Listing 23.3. The HTML document used to display the applet.
<HTML>
<HEAD>
<TITLE>Applet for Debugging</TITLE>
</HEAD>
<BODY>
<APPLET CODE="ScrollText.class" WIDTH=500 HEIGHT=300>
<PARAM NAME=TEXT VALUE="Applet Debugging Example…">
</APPLET>
</BODY>
</HTML>
After creating the necessary files, you can run the applet using the applet viewer or your Web browser. Figure 23.1 shows the applet and the debugging window. Note that the debugging output displayed in the HelpDebug window is in reverse time order, which ensures that the most current debugging information is always displayed at the top of the window.
Figure 23.1 : Using the HelpDebug application.
Debugging logic problems in your code is more difficult than debugging syntax problems.

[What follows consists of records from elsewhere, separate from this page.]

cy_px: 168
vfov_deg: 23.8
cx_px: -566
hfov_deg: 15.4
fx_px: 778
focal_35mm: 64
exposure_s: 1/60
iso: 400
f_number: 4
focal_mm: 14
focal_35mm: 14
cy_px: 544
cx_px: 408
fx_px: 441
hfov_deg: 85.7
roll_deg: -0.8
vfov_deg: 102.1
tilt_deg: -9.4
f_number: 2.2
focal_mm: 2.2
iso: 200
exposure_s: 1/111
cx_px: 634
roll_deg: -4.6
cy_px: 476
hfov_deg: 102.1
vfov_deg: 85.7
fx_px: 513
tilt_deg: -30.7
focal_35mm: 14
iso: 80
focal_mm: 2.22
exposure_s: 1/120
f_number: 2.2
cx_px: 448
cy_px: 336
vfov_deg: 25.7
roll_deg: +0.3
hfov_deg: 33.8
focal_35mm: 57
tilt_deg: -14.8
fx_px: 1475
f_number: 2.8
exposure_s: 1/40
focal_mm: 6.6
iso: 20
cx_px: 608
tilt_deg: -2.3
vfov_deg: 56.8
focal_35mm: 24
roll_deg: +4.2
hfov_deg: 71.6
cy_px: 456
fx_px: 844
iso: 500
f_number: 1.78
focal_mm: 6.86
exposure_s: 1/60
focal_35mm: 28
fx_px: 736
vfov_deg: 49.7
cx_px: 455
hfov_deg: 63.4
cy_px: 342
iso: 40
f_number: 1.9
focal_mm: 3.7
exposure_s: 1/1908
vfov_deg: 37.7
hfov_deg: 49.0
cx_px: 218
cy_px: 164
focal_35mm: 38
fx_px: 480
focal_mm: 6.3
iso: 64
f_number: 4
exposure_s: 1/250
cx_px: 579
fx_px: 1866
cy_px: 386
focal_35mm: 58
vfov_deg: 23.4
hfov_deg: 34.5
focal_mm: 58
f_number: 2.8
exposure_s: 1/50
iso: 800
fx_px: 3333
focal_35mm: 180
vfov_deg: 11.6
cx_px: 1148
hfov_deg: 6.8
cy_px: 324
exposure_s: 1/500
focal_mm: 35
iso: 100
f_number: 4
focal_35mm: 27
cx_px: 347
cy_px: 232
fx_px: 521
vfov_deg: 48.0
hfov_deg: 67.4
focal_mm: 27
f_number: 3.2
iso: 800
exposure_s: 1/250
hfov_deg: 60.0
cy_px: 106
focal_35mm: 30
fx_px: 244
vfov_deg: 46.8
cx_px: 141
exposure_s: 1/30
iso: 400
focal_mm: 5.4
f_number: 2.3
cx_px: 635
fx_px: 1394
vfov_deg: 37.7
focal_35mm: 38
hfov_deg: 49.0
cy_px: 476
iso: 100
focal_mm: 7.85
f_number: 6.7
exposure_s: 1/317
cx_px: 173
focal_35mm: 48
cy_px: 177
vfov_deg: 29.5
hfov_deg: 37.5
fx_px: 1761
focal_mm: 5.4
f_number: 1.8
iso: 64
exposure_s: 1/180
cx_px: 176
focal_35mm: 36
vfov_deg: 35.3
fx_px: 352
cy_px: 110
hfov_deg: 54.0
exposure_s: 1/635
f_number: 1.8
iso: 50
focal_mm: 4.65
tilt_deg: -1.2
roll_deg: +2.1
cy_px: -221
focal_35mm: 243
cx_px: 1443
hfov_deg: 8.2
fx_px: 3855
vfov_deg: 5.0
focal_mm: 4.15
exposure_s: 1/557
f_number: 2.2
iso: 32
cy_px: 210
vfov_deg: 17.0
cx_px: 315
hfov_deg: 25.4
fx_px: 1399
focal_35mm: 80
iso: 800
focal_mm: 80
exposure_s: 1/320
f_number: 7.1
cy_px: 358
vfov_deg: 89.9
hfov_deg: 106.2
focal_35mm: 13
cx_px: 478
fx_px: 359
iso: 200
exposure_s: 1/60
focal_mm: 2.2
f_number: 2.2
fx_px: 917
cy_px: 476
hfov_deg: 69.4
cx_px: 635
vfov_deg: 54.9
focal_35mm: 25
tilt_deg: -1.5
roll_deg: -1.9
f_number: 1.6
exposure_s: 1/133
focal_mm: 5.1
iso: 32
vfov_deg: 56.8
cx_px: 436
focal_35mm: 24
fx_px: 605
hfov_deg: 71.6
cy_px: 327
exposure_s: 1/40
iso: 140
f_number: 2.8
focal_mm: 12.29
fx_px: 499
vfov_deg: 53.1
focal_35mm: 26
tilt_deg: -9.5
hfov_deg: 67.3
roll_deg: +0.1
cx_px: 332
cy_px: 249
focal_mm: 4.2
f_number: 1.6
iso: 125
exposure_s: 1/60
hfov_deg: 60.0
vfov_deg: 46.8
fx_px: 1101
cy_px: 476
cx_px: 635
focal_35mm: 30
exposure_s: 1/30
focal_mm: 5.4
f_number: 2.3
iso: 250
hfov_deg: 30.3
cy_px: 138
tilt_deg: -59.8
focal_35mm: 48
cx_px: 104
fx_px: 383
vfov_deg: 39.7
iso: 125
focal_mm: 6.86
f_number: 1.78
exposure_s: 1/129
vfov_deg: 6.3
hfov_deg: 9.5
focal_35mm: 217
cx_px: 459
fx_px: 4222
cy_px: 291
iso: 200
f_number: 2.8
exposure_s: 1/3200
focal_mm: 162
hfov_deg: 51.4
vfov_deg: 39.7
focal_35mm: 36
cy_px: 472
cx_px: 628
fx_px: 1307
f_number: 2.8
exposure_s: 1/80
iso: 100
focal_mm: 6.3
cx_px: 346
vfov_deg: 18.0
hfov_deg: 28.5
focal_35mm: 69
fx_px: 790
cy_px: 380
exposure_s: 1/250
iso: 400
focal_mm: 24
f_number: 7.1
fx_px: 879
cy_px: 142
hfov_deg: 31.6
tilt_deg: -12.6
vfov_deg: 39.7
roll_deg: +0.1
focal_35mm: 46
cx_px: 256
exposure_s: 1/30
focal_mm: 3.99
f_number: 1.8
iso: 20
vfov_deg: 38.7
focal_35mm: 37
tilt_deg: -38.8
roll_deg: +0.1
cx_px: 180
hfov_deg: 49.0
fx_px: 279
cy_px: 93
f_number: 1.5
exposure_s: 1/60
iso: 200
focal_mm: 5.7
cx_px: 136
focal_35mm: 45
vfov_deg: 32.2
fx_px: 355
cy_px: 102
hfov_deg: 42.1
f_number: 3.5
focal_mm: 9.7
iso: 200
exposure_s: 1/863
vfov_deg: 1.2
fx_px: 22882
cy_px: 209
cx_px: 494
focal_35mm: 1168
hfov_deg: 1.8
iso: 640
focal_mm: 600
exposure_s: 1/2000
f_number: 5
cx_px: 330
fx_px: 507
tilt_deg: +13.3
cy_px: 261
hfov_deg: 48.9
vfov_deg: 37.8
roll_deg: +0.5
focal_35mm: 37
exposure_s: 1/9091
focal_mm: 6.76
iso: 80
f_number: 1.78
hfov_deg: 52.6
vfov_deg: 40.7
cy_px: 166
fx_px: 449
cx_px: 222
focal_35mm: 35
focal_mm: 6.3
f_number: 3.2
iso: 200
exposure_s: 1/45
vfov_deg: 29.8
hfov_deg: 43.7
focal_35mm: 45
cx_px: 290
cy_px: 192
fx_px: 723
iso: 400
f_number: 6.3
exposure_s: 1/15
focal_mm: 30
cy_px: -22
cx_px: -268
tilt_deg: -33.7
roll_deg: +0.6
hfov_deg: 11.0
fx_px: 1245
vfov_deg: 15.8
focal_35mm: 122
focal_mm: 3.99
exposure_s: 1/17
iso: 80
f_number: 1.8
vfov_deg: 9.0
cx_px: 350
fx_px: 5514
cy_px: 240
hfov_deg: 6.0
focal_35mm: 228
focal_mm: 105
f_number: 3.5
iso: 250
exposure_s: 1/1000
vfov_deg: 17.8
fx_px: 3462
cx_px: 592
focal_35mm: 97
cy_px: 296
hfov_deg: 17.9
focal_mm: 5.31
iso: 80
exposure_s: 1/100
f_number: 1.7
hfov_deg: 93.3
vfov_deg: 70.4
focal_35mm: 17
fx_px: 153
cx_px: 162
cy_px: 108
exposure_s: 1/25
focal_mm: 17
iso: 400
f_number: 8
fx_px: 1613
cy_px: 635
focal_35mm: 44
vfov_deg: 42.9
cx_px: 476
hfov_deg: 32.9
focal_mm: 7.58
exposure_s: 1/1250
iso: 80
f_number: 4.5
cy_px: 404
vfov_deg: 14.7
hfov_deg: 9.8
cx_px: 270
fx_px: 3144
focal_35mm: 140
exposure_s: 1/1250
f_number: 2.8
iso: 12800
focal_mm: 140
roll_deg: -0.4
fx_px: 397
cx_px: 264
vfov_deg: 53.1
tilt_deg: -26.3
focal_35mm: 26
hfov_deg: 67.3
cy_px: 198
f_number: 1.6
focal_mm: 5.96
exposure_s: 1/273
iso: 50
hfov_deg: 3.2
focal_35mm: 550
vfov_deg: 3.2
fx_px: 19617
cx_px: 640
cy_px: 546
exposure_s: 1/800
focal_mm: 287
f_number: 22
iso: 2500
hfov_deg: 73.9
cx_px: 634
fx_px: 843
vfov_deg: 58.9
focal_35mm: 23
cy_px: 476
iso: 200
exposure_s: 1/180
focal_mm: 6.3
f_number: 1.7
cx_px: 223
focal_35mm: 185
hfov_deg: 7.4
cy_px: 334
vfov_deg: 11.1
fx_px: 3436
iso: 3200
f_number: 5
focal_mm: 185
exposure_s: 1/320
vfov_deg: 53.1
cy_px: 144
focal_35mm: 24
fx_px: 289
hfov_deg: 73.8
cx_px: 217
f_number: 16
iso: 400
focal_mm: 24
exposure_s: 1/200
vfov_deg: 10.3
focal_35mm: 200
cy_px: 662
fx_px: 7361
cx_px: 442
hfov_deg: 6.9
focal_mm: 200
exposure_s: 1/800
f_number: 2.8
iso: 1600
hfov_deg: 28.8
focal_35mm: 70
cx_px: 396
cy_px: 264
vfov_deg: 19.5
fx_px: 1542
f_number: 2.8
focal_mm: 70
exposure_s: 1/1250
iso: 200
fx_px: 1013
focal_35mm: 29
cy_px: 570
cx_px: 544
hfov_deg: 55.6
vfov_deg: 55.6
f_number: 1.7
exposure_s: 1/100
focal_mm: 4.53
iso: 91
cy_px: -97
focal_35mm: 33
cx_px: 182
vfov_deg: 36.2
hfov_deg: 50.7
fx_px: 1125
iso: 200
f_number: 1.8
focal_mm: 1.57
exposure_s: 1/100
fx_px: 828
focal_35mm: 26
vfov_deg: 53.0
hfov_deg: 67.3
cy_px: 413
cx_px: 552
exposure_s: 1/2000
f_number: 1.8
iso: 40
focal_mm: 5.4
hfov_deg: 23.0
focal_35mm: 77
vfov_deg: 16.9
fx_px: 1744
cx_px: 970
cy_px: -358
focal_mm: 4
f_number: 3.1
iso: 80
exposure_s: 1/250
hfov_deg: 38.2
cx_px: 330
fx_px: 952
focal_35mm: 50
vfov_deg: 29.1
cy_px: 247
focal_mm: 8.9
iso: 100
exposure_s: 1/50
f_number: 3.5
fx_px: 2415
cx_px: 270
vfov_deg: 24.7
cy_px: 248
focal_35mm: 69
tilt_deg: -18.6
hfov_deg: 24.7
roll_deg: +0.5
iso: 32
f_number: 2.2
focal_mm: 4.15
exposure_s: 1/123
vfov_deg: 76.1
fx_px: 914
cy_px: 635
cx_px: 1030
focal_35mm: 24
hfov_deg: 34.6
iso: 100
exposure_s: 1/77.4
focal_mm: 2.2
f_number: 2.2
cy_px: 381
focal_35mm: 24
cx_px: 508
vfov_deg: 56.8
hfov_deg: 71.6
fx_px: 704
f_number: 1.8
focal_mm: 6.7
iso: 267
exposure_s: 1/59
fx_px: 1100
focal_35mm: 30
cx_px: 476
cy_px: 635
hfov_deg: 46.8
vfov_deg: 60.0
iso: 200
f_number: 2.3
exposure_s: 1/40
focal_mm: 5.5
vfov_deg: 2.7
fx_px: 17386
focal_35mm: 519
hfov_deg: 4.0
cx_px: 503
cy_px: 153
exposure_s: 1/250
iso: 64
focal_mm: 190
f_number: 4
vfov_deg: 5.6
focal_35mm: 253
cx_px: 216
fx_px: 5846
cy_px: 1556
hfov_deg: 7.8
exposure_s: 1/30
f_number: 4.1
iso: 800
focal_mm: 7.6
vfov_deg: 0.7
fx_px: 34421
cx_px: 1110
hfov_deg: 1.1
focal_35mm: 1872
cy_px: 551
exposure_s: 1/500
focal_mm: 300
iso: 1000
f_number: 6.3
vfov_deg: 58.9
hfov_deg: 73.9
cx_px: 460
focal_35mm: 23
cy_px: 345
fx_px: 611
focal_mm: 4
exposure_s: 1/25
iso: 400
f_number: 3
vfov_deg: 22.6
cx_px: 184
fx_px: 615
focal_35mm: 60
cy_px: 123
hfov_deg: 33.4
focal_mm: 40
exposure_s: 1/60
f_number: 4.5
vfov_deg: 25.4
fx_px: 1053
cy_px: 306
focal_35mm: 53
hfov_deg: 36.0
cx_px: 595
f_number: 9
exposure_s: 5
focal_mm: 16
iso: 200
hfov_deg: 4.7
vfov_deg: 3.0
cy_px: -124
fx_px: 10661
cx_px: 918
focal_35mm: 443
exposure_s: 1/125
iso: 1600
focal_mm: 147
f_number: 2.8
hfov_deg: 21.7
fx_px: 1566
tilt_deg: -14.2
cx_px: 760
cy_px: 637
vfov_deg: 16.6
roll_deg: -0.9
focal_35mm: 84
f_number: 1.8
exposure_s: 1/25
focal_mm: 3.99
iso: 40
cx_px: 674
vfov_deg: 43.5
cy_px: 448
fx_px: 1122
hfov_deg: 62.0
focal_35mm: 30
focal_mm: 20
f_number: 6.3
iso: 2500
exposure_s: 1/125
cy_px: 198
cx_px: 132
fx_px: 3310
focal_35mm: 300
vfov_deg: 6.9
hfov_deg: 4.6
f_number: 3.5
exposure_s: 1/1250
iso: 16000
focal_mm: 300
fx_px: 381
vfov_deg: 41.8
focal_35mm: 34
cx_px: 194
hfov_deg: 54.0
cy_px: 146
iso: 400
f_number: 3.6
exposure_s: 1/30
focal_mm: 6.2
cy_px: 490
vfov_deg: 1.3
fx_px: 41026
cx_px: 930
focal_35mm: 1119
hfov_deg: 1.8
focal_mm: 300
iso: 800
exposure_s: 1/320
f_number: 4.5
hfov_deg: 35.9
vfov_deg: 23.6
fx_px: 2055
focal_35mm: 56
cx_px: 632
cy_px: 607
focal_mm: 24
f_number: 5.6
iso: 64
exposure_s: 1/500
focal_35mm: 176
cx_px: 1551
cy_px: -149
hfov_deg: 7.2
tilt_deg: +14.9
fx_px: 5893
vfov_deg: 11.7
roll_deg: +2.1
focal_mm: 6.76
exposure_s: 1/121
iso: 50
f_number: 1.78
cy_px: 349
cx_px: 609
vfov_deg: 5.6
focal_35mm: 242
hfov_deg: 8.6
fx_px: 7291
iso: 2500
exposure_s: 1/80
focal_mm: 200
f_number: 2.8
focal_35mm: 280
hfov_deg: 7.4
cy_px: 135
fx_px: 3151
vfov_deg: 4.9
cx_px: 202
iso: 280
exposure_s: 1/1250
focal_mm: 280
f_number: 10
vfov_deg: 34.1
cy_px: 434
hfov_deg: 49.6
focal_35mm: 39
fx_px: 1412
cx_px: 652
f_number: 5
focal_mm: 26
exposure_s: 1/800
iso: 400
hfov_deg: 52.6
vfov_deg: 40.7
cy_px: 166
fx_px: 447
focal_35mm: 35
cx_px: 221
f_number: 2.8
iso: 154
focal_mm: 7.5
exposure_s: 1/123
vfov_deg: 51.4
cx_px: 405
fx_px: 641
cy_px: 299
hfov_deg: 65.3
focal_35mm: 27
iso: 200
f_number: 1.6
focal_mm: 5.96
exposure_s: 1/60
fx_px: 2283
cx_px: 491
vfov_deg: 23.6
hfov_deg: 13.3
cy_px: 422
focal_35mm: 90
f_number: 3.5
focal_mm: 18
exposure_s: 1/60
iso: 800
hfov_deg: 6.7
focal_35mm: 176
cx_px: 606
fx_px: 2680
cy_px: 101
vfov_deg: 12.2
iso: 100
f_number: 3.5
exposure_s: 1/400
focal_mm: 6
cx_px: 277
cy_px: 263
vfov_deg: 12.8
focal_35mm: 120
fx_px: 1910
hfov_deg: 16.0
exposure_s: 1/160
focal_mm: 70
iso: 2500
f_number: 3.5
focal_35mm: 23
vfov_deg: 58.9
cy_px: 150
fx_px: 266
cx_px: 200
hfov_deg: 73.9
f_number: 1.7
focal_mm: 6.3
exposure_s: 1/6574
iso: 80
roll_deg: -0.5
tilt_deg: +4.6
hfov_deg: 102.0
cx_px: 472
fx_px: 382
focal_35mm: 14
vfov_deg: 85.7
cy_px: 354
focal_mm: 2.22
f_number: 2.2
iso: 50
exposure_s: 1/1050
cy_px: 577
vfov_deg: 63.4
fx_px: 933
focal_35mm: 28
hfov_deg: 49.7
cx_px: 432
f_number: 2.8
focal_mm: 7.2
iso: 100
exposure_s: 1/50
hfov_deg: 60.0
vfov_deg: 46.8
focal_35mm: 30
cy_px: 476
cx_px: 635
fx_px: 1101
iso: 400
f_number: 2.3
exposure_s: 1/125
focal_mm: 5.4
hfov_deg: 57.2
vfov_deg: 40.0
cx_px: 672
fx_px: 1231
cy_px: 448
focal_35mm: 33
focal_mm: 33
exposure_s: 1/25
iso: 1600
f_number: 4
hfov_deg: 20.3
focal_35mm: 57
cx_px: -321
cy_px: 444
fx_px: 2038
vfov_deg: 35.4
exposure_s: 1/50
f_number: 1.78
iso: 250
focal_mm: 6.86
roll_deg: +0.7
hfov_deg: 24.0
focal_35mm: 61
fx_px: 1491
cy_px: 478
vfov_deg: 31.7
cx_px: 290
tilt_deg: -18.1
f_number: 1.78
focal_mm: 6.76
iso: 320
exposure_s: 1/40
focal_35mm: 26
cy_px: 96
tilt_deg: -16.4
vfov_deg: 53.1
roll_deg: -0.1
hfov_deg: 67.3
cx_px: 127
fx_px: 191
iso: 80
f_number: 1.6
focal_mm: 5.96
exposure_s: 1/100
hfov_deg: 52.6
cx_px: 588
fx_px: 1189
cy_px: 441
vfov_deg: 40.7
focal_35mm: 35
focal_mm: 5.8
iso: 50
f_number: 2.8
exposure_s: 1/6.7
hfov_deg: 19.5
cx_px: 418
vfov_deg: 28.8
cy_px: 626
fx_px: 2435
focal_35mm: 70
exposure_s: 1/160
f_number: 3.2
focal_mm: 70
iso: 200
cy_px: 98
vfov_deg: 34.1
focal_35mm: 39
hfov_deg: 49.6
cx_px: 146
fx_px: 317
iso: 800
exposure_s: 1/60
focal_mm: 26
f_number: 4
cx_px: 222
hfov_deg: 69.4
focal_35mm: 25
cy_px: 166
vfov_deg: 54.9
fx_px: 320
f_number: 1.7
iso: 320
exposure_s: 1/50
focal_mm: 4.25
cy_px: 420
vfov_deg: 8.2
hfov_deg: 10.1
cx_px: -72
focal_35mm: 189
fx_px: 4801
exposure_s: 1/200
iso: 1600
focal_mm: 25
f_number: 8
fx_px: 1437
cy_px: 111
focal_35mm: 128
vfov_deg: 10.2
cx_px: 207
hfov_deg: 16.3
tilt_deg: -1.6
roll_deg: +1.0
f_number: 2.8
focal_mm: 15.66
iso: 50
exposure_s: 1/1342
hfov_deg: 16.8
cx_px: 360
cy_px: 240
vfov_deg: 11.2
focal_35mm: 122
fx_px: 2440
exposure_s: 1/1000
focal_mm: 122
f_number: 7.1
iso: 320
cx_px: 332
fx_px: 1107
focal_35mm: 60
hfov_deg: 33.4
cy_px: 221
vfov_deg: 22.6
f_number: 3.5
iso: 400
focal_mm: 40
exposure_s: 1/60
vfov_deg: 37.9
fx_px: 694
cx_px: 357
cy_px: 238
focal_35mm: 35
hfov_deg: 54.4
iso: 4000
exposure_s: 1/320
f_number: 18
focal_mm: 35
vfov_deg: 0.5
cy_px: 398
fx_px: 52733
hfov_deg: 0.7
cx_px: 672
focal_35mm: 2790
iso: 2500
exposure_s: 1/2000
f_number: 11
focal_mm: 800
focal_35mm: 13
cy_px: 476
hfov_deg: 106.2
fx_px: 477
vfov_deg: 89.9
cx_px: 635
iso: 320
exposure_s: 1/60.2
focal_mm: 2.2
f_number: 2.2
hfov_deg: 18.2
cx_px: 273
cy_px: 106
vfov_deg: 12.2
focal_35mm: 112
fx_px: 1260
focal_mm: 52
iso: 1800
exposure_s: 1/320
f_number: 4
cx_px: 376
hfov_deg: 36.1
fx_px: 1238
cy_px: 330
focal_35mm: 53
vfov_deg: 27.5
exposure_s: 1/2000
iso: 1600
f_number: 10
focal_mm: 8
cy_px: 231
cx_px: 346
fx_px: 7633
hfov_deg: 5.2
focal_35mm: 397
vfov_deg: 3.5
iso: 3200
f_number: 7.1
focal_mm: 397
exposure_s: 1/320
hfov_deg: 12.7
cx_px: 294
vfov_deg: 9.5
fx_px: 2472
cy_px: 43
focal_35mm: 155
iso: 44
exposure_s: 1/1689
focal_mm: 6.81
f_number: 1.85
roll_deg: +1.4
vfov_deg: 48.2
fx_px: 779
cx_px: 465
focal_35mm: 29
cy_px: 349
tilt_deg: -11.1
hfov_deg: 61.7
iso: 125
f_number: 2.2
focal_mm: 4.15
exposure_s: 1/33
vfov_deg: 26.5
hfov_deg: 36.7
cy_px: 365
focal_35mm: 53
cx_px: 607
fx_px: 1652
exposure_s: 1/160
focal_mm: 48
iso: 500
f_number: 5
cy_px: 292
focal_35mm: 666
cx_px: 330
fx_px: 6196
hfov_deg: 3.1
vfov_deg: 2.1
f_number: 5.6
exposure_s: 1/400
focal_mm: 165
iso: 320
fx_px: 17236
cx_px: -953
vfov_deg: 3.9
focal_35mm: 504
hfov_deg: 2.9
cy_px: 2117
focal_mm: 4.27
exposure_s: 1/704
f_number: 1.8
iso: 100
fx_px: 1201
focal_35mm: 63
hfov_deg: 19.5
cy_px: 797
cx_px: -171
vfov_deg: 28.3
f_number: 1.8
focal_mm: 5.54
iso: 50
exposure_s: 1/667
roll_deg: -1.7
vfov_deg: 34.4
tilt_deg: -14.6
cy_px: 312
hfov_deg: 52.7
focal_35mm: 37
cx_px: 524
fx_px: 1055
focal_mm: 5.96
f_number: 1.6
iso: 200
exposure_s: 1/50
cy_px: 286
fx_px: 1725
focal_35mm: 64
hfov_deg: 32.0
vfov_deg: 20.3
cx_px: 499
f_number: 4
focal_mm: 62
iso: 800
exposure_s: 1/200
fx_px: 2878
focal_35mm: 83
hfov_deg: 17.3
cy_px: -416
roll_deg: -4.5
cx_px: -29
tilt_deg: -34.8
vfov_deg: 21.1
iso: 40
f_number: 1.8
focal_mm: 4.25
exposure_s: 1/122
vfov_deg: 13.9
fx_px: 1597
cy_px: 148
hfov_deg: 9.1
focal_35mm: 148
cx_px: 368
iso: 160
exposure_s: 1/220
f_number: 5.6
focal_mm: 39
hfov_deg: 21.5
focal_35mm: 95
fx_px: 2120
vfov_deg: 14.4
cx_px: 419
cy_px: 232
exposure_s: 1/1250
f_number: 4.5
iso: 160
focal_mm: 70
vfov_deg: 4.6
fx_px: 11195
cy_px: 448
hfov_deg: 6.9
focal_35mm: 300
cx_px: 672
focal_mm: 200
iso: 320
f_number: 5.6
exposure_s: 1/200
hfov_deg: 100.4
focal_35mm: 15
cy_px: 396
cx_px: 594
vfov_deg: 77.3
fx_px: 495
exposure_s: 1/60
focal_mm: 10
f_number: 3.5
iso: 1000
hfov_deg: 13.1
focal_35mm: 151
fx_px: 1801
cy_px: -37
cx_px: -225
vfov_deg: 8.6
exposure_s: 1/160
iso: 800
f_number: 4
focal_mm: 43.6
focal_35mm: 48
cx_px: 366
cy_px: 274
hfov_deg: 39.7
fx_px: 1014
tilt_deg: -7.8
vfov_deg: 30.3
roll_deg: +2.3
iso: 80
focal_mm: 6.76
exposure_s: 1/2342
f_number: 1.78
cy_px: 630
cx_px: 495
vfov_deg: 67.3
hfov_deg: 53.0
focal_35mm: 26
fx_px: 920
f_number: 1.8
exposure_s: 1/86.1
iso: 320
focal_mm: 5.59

Therefore, you need a set of advanced tools to aid the debugging process. When you want to debug your code in a highly interactive way, use the Java debugger. The Java debugger is one of the most advanced tools in the Java Developer's Kit and, as such, has many useful features for debugging your code. When you want to debug your code in a mostly noninteractive way, you may want to use print statements and possibly a utility that helps you track them. The HelpDebug utility presented in this chapter is designed to help you do just that.